PC-BSD, FreeNAS, NAS4Free, and all other FreeBSD Derivatives


----------



## Gingle (Apr 13, 2017)

SirDice said:


> PC-BSD, FreeNAS, NAS4Free, and all other FreeBSD Derivatives


can you please stay on topic? ,that has already been stated, your reply is not helping my question ,it is a frivolous distraction and poisonous to my goal , i need information on how to add more info to */etc/rc.conf* and /boot/loader.conf so it can change how it works with my wacom


----------



## SirDice (Apr 13, 2017)

Try actually reading the link; FreeBSD derivatives (TrueOS is a derivative) are not supported here. If you want support for TrueOS go to the TrueOS forums.


----------



## Gingle (Apr 13, 2017)

SirDice said:


> Try actually reading the link; FreeBSD derivatives (TrueOS is a derivative) are not supported here. If you want support for TrueOS go to the TrueOS forums.

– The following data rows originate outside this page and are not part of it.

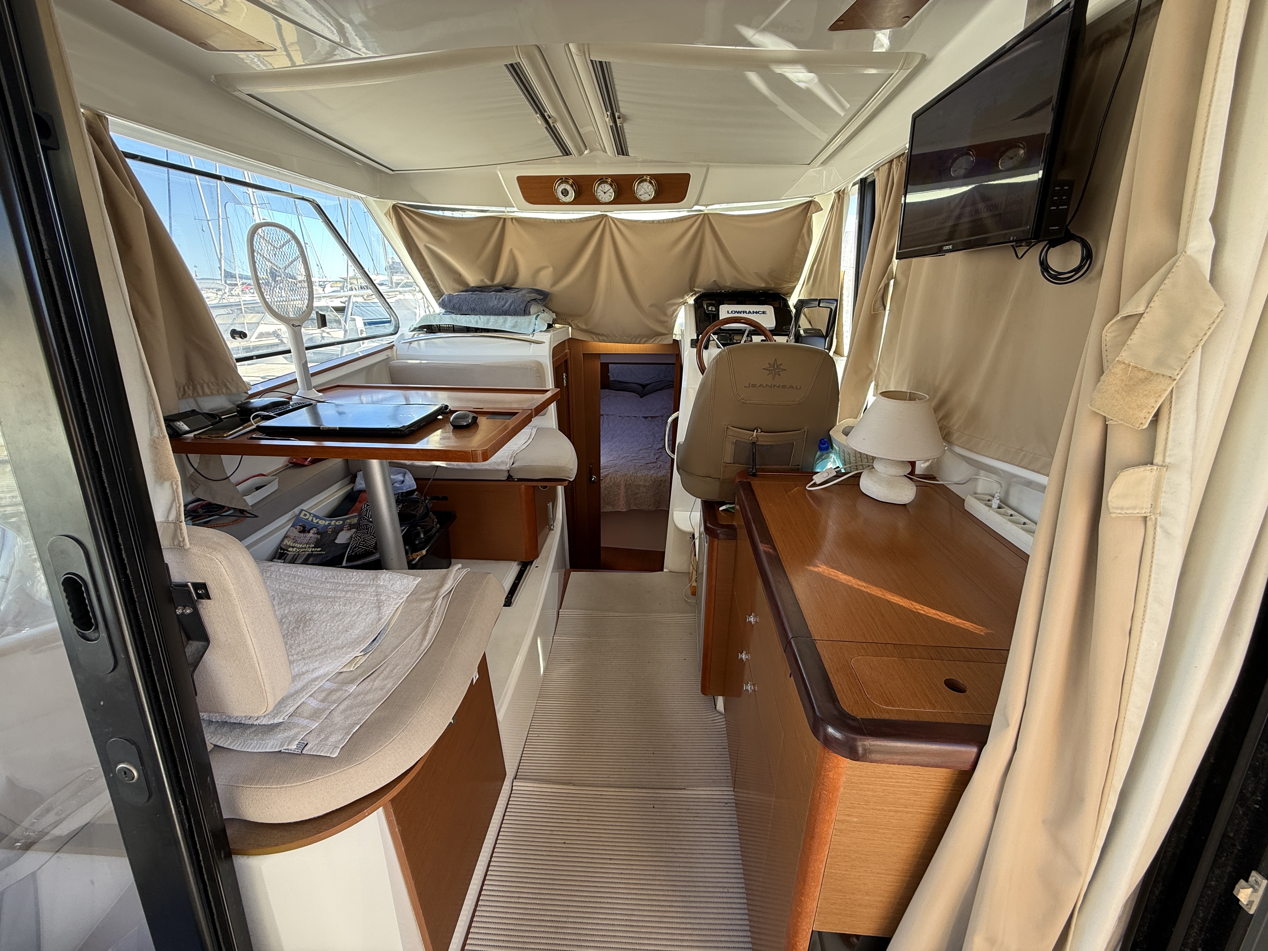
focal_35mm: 14
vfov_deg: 85.7
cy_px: 476
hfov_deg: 102.1
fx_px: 513
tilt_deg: -20.9
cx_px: 634
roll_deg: +0.6
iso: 64
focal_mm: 2.22
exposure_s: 1/110
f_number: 2.2
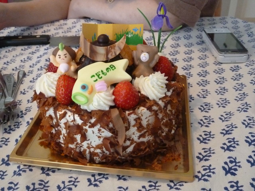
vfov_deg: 37.7
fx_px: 280
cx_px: 128
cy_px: 96
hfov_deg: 49.0
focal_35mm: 38
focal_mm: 6.8
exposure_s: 1/60
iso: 800
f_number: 3.5
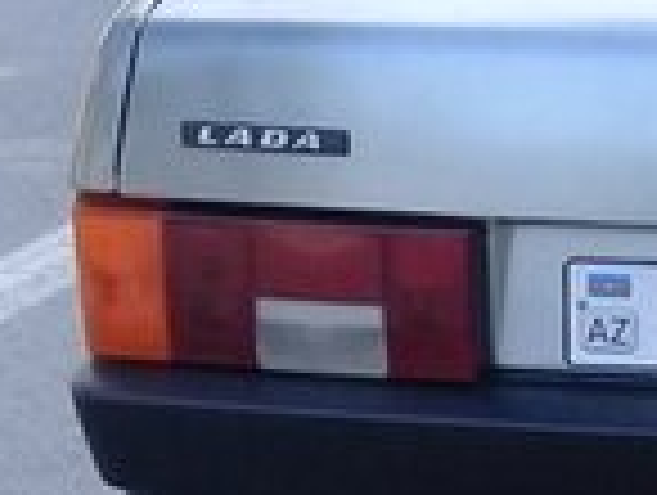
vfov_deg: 10.4
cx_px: 896
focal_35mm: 140
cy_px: 632
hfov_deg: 13.5
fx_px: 2662
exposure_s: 1/131
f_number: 2.2
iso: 50
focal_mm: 3.3
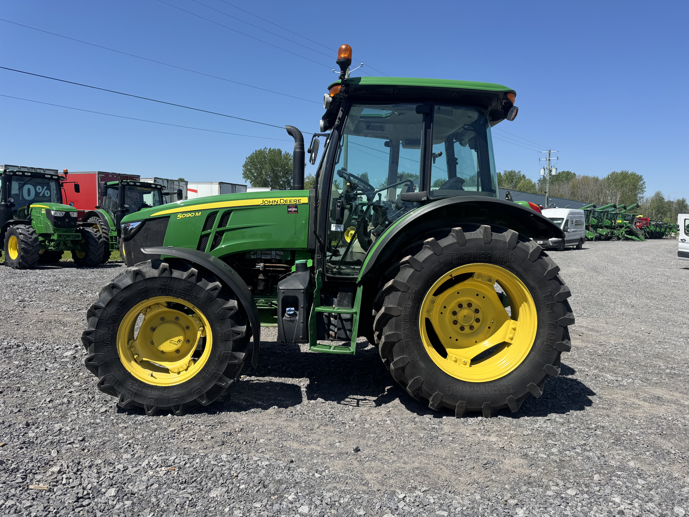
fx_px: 478
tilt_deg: -3.9
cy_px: 258
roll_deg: -1.5
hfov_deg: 71.6
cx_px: 344
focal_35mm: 24
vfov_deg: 56.8
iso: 80
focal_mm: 6.76
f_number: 1.78
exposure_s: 1/4049
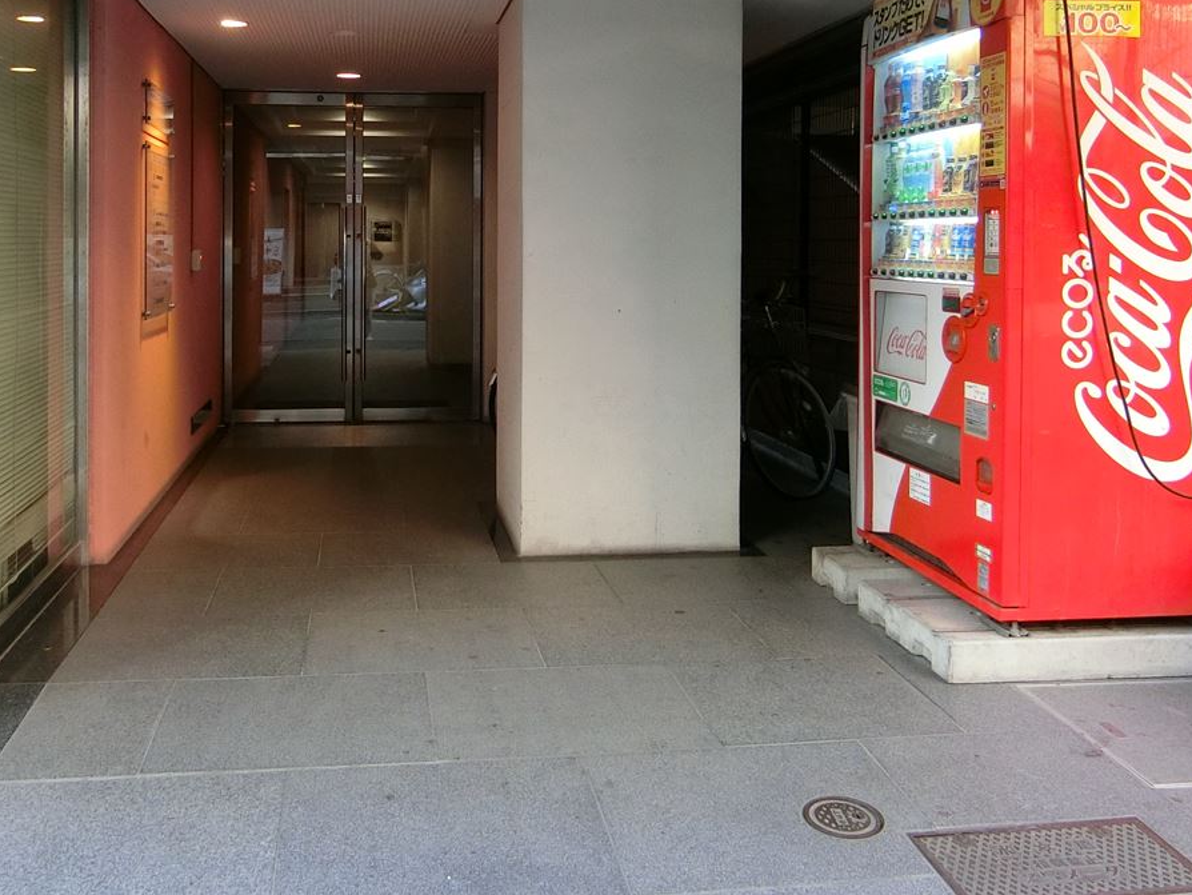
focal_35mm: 34
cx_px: 505
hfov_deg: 53.7
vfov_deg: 41.0
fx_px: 1171
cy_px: 267
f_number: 2.7
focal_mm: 4.06
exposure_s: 1/125
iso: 250
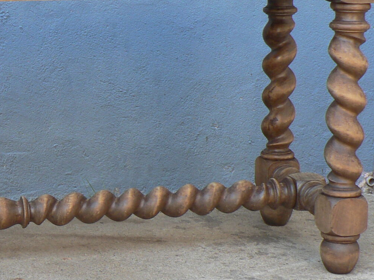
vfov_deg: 16.0
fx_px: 994
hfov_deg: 20.4
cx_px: -27
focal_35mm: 92
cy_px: 118
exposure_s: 1/40
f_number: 2.8
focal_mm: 6
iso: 80
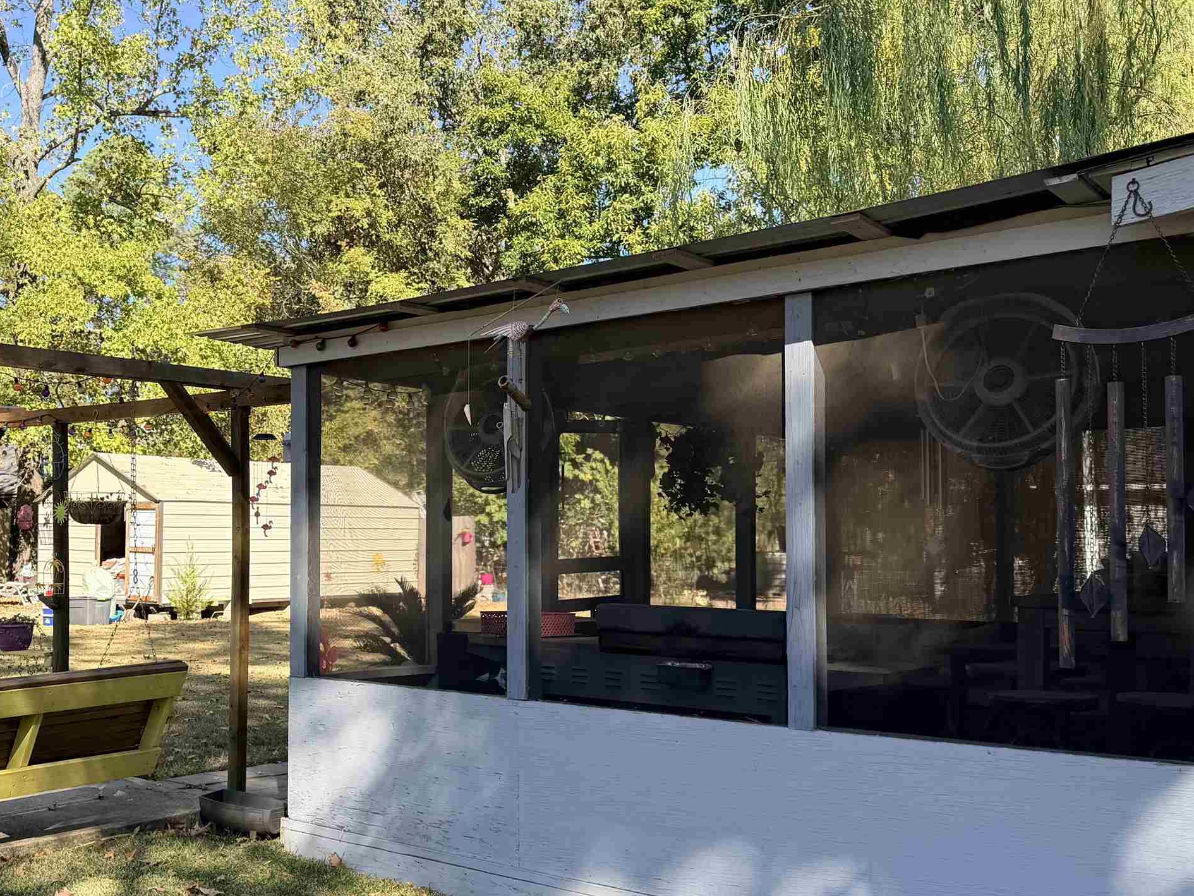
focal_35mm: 39
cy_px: 503
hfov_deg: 46.4
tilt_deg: +1.7
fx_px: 1345
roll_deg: +0.0
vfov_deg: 36.8
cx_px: 317
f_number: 1.78
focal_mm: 6.76
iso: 80
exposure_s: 1/1292
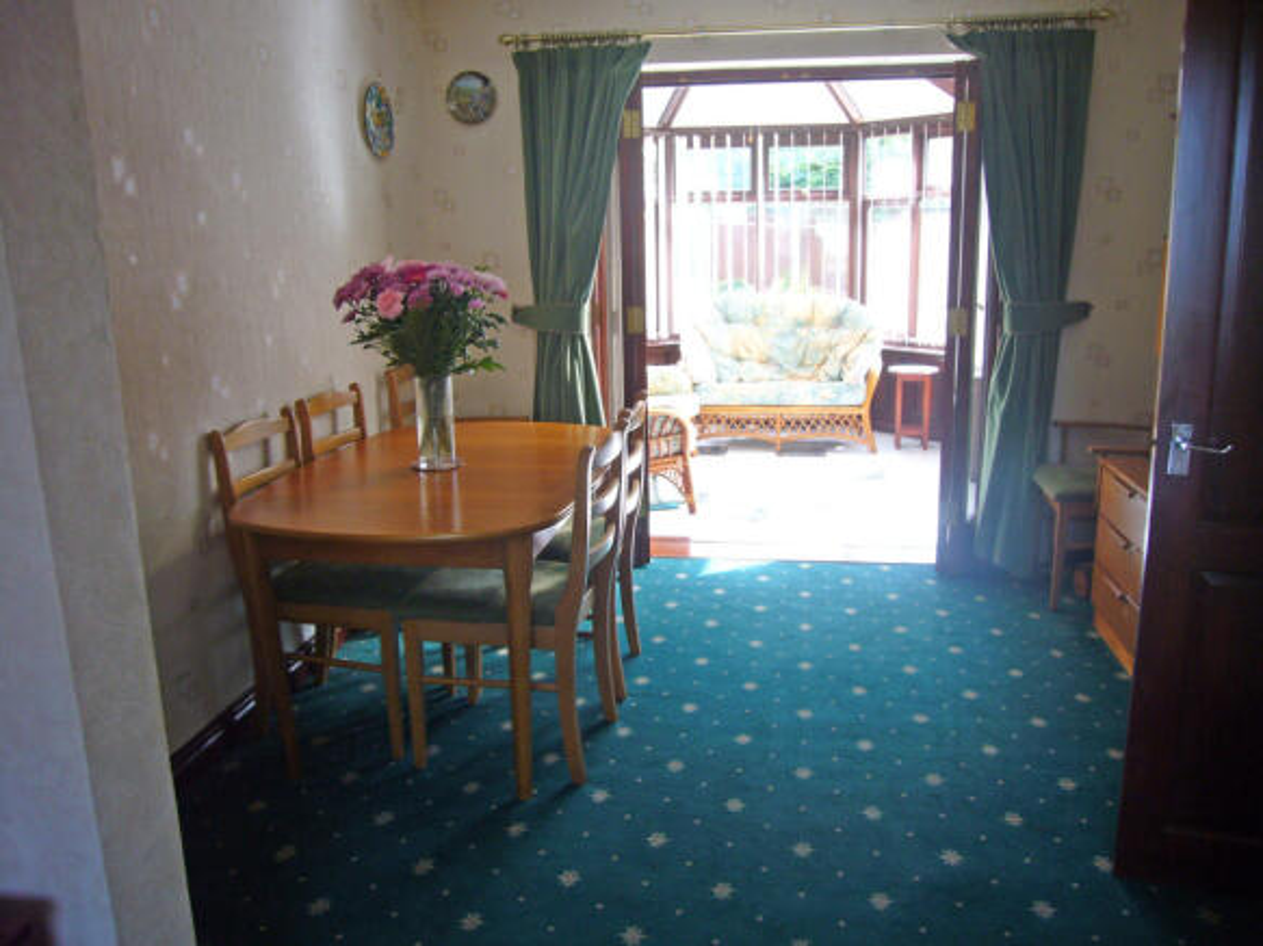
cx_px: 632
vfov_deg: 49.7
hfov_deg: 63.5
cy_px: 473
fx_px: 1021
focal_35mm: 28
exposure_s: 1/50
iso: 80
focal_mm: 4.6
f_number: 2.8
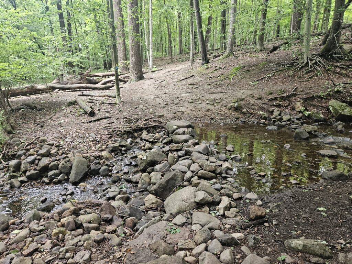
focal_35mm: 23
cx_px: 176
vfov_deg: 58.9
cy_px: 132
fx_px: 234
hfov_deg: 73.9
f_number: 1.8
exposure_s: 1/120
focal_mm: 5.4
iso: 250
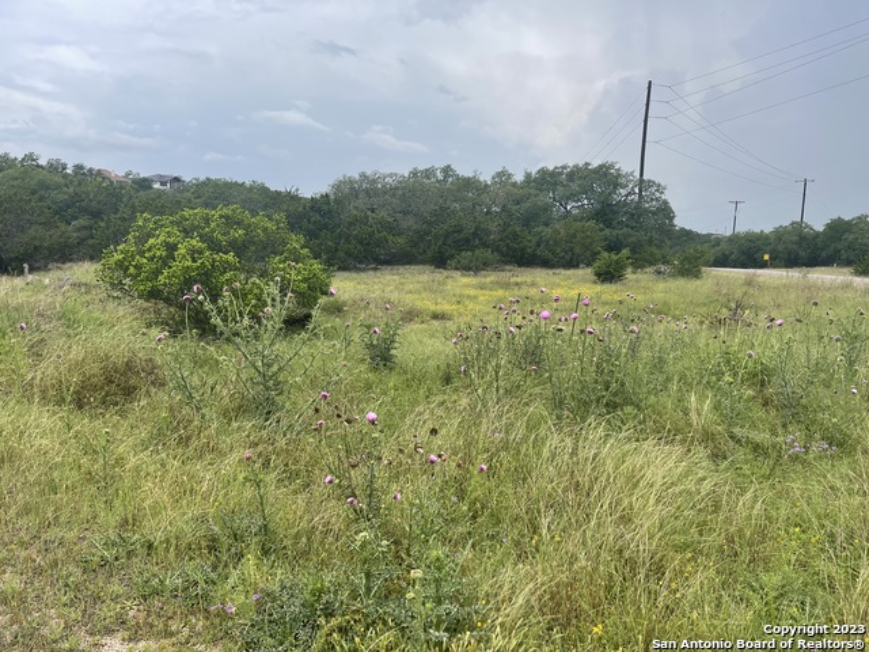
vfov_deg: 53.1
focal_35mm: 26
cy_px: 326
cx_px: 434
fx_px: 653
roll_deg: -2.9
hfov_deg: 67.3
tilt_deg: -7.6
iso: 32
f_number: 1.6
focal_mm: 5.1
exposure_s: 1/2717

 ok enough about TrueOS now ,let's put that behind and forget about it, So if i were to say that im using freebsd with a kde desktop, what would your response be on how to add lines i need from the wiki link to */etc/rc.conf* and /boot/loader.conf so it can change how it works with my wacom?


----------



## Gingle (Apr 13, 2017)

I need help setting up a freebsd with kde desktop that works with wacom tablets , anyone out there with a freebsd desktop that uses a wacom tablet on it ?


----------



## SirDice (Apr 13, 2017)

Gingle said:


> What would your response be on how to add lines I need from the wiki link to /etc/rc.conf and /boot/loader.conf so it can change how it works with my wacom?


Just use an editor like ee(1) or vi(1) as root. There's nothing in FreeBSD preventing you from editing those files.


----------